Hajatan tersebut tak hanya menampilkan megabintang seperti Lana Del Rey, The National, The Strokes, Beck, Kacey Musgraves, Brockhampton, hingga Tyler, The Creator. Musisi muda yang menghasilkan album-album gemilang seperti Black Midi, Boy Harsher, Lingua Ignota, 100 Gecs, dan Otoboke Beaver pun akan terbang ke Spanyol bulan Juni nanti.

Dan di atas semuanya, jika kamu jeli, kamu akan mendapati satu nama yang menggemparkan di tengah rombongan tersebut. Sambutlah, satu-satunya perwakilan Indonesia di Primavera Sound: Gabber Modus Operandi.

Selama dua tahun terakhir, Gabber Modus Operandi telah menggemparkan panggung-panggung lokal maupun mancanegara dengan musik elektronik mereka yang rancak. Racikan joget galak mereka telah mengambyarkan venue pilih tanding seperti Unsound di Polandia, Boiler Room Session di Nyege Nyege Festival Uganda, serta CTM Festival di Berghain, Ka’bah-nya musik techno.

Alkisah, Kasimyn (DJ, produser) dan Ican Harem (MC) bekerjasama sejak Kasimyn jadi DJ langganan di konser-konser punk bawah tanah Denpasar, Bali. Selagi Kasimyn memainkan seleksinya dengan BPM luar biasa cepat dan volume memekakkan telinga, Ican bakal merebut mic dan berimprovisasi.

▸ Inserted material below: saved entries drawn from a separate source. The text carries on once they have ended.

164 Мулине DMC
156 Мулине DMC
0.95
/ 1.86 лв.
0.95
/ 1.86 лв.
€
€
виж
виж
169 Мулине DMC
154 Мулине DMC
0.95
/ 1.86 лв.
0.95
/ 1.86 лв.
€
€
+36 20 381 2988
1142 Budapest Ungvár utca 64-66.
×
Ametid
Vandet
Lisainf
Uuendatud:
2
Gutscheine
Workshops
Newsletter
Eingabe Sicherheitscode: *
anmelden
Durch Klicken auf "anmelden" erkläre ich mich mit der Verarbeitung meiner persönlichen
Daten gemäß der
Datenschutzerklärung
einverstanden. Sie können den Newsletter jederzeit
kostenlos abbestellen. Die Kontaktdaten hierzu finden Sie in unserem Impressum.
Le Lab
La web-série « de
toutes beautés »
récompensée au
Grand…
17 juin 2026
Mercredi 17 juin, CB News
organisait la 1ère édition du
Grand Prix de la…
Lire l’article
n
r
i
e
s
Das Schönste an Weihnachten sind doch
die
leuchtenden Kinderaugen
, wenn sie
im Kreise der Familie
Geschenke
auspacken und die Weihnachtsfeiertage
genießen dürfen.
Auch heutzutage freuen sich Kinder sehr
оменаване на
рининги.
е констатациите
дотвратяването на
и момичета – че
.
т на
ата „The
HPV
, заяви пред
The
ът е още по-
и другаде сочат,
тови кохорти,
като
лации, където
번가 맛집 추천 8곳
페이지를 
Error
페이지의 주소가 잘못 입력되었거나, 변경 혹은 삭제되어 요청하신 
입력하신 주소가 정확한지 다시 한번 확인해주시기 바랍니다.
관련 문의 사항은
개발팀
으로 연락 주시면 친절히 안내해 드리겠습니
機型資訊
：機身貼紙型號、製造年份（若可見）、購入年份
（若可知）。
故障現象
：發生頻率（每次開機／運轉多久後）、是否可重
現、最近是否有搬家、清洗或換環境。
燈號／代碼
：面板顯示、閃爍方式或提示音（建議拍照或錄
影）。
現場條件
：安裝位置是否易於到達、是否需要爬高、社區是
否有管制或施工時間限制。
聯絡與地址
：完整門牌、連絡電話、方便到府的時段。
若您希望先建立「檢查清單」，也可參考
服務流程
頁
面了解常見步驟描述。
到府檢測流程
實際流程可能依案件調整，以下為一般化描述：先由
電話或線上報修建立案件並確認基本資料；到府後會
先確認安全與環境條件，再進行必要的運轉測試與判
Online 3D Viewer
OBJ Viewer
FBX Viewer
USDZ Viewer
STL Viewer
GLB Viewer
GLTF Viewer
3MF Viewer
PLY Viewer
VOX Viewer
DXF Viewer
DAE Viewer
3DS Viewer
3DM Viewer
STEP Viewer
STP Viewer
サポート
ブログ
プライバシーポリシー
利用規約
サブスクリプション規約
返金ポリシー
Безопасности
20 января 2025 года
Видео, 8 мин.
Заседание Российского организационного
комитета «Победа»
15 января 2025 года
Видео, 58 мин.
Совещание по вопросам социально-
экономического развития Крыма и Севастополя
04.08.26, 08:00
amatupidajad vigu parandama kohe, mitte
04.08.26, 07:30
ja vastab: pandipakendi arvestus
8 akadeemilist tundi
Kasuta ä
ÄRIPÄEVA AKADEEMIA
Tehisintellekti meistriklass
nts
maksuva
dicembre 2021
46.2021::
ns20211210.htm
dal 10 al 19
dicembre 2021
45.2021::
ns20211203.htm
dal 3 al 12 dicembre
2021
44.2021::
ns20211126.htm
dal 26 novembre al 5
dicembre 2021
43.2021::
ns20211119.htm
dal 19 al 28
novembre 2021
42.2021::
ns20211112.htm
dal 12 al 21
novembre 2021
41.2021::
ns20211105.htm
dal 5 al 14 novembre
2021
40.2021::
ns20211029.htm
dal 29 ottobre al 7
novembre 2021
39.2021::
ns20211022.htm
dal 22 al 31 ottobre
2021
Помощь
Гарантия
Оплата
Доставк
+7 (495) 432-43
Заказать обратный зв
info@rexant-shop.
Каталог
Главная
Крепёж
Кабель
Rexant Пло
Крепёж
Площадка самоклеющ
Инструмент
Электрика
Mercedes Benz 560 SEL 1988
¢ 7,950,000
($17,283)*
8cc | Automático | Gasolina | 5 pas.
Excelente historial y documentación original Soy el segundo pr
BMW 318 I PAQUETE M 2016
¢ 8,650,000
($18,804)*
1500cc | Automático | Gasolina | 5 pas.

Keduanya bukan orang baru di kancah musik bawah tanah lokal. Sebelum pindah ke Bali, Kasimyn dikenal sebagai vokalis grup punk United by Haircuts di Jakarta. Adapun Ican pertama mengemuka di scene seni rupa dan musik eksperimental Yogyakarta, saat ia satu tongkrongan dengan pentolan Jogja Noise Bombing dan memprakarsai grup “black metal karaoke boy band” bernama Cangkang Serigala. Eratnya afinitas mereka dengan dunia seni rupa muncul sejak dari nama–Gabber Modus Operandi adalah plesetan dari Geber Modus Operandi, kolektif seniman lintas disiplin yang beroperasi di Jogja pada dekade 1990-an.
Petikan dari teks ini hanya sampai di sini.